Development and Validation of Genetic Risk Scores for Cardiovascular Disease

One clinical application for cardiovascular genomics is the development of “genetic risk scores,” which can be used to estimate risk for CVD based on the presence or absence of multiple genetic variants. The development of such risk scores begins by defining the relationship between specific genetic variants and risk of CVD. For example, in the CARDIoGRAM plus C4D Consortium, investigators performed a GWAS meta-analysis from the 1000 Genomes Project, characterizing genetic variants in coronary artery disease (CAD) (evaluating 6.7 million common (minor allele frequency (MAF) >0.05) and 2.7 million low-frequency variants (0.005 < MAF < 0.05)).

The investigators confirmed the contribution of multiple known loci to CAD and also identified 10 new loci. The minor allele frequency of the implicated genes was high, which supports the common disease- common variant hypothesis. In another study involving an analysis of risk of coronary heart disease (CHD) in secondary and primary prevention trials (total of 48,427 individuals and 3477 events), patients were stratified by “genetic risk score” (defined by the presence of up to 27 SNPs, known to associate with CHD).

The authors defined low, intermediate, and high genetic risk, which predicted CHD events and statin benefit. The greatest odds ratio (OR) for CHD from the panel of SNPs came from SNPs in the gene for lipoprotein(a) (LPA): rs3798220 (OR 1.47) and rs10455872 (OR 1.70). After these SNPs in LPA, the SNP with next highest OR for CHD in this analysis was rs4977574 at the 9p21.3 locus (OR 1.29) (Fig. 4.1).

Fig. 4.1. An example of a genetic risk score used to estimate risk for coronary heart disease based on up to 27 single nucleotide polymorphisms (SNPs)
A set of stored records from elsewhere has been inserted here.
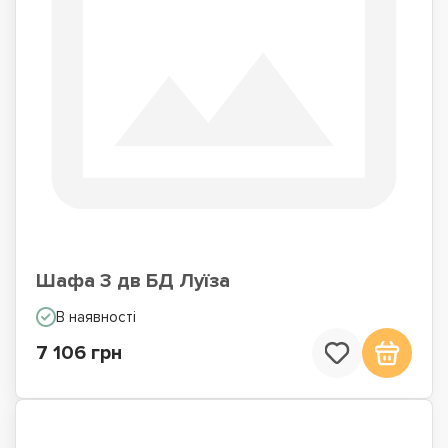
Шафа 3 дв БД Луїза
В наявності
7 106 грн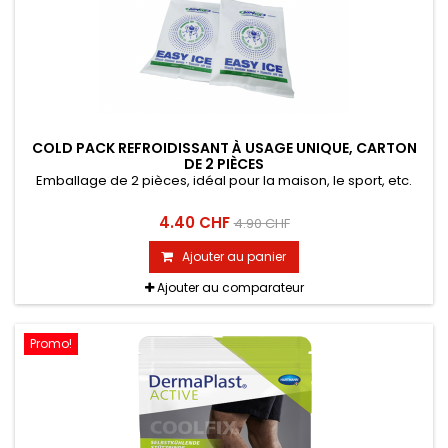
COLD PACK REFROIDISSANT À USAGE UNIQUE, CARTON
DE 2 PIÈCES
Emballage de 2 pièces, idéal pour la maison, le sport, etc.
4.40 CHF
4.90 CHF
Ajouter au panier
Ajouter au comparateur
Promo!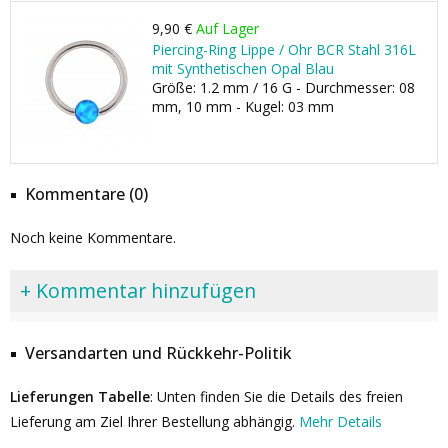
9,90 €
Auf Lager
Piercing-Ring Lippe / Ohr BCR Stahl 316L
mit Synthetischen Opal Blau
Größe: 1.2 mm / 16 G - Durchmesser: 08
mm, 10 mm - Kugel: 03 mm
Kommentare (0)
Noch keine Kommentare.
+ Kommentar hinzufügen
Versandarten und Rückkehr-Politik
Lieferungen Tabelle
: Unten finden Sie die Details des freien
Lieferung am Ziel Ihrer Bestellung abhängig.
Mehr Details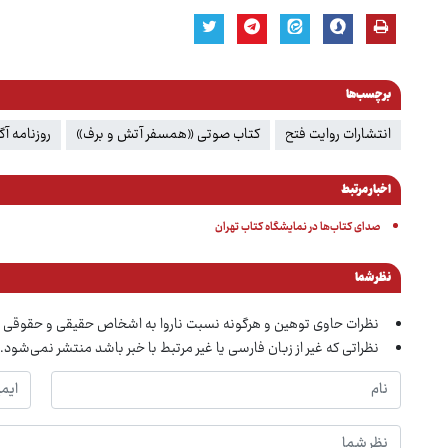
برچسب‌ها
انتشارات روایت فتح
کتاب صوتی «همسفر آتش و برف»
روزنامه آگ
اخبار مرتبط
صدای کتاب‌ها در نمایشگاه کتاب تهران
نظر شما
نظرات حاوی توهین و هرگونه نسبت ناروا به اشخاص حقیقی و حقوقی 
نظراتی که غیر از زبان فارسی یا غیر مرتبط با خبر باشد منتشر نمی‌شود.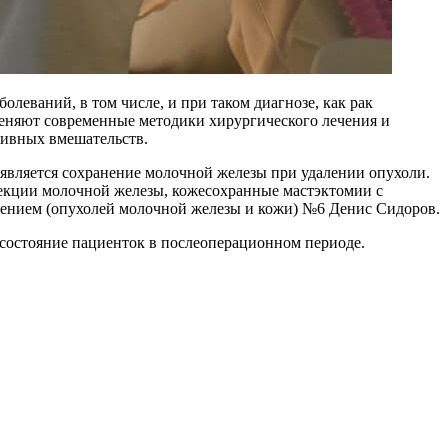
еваний, в том числе, и при таком диагнозе, как рак
меняют современные методики хирургического лечения и
тивных вмешательств.
является сохранение молочной железы при удалении опухоли.
екции молочной железы, кожесохранные мастэктомии с
ением (опухолей молочной железы и кожи) №6 Денис Сидоров.
 состояние пациенток в послеоперационном периоде.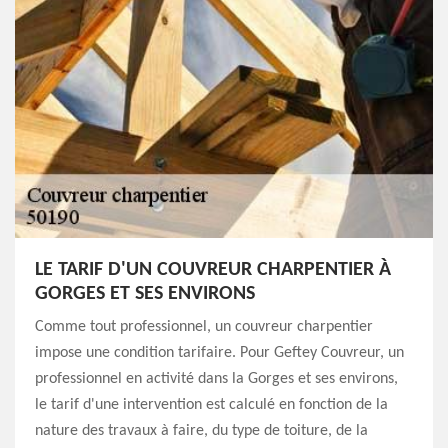
LE TARIF D'UN COUVREUR CHARPENTIER À
GORGES ET SES ENVIRONS
Comme tout professionnel, un couvreur charpentier
impose une condition tarifaire. Pour Geftey Couvreur, un
professionnel en activité dans la Gorges et ses environs,
le tarif d'une intervention est calculé en fonction de la
nature des travaux à faire, du type de toiture, de la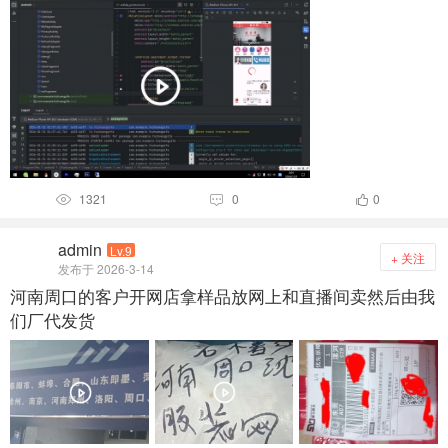
1321
0
0



admin
Lv.9
+ 关注
发布于 2026-3-14
河南周口的客户开网店拿样品放网上和直播间卖然后由我
们厂代发货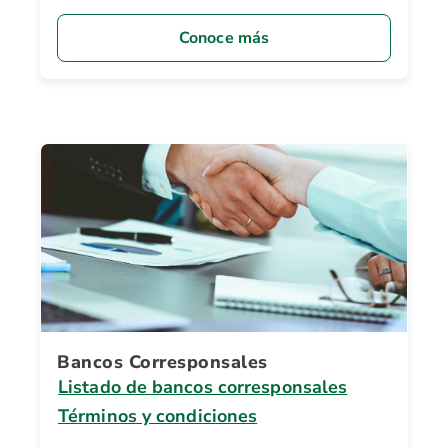
Conoce más
Bancos Corresponsales
Listado de bancos corresponsales
Términos y condiciones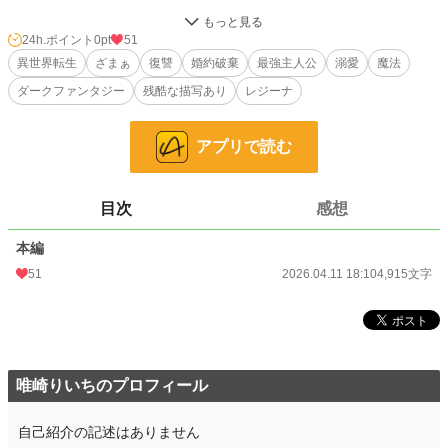
「君が欲しかった」
24h.ポイント
0pt
51
その言葉と共に、彼女は“死んだ王妃の身体”で生き延びることになる。
異世界転生
ざまぁ
復讐
婚約破棄
最強主人公
溺愛
魔法
ダークファンタジー
残酷な描写あり
レジーナ
復讐のために魔術を学び、やがて最強の魔導師となった彼女は、人間界へと帰還
する。
アプリで読む
裏切った妹と婚約者に、同じ絶望を返すために。
だが復讐の果てに待っていたのは、単純な報いでは終わらない、歪んだ愛と選択
だった。
目次
感想
――これは、裏切りへの清算と、その先にある関係の物語。
本編
51
2026.04.11 18:10
4,915文字
小説
228,850 位 / 228,850 件
恋愛
66,374 位 / 66,374 件
お気に入り
24
唯崎りいちのプロフィール
24h.ポイント
0 pt
文字数
4,915
自己紹介の記述はありません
Another study examined the relationship between a CAD risk score (based on 50 SNPs) and cardiovascular outcomes in 3 large prospective cohorts. The investigators examined the interaction between genetic risk and lifestyle on outcomes and found that genetic risk can be offset by lifestyle. Another study evaluated a polygenic risk score based on 57 variants in the West of Scotland Coronary Prevention Study (WOSCOPS), Coronary Artery Risk Development in Young Adults (CARDIA), and Bioimage cohorts, and found that the greatest risk reduction from statins occurred in the subgroup with the highest genetic risk, despite similar degrees of low-density lipoprotein (LDL) lowering across genetic risk groups.

Also, investigators found that a higher genetic risk score was associated with increased coronary artery calcium and carotid artery plaque. A recent report describes the development and testing of a genome-wide polygenic score for CAD, including validation and testing. Here, the CAD risk score is based on >6 million variants and performed well as a risk estimator, and there was a large amount of patients (8%) who were estimated to be at >3-fold risk of CAD based on the CAD risk score; many more people affected than with FH.

It is likely that the predictive ability of such genetic risk scores will continue to improve as additional genetic variants implicated in CVD are discovered and incorporated into such polygenic risk estimates. As these polygenic risk estimates continue to improve, it is conceivable that their use will soon be translated into clinical practice and used alongside traditional risk factors (such as plasma lipid levels) to provide clinicians and patients with a more robust estimation of individualized cardiovascular risk.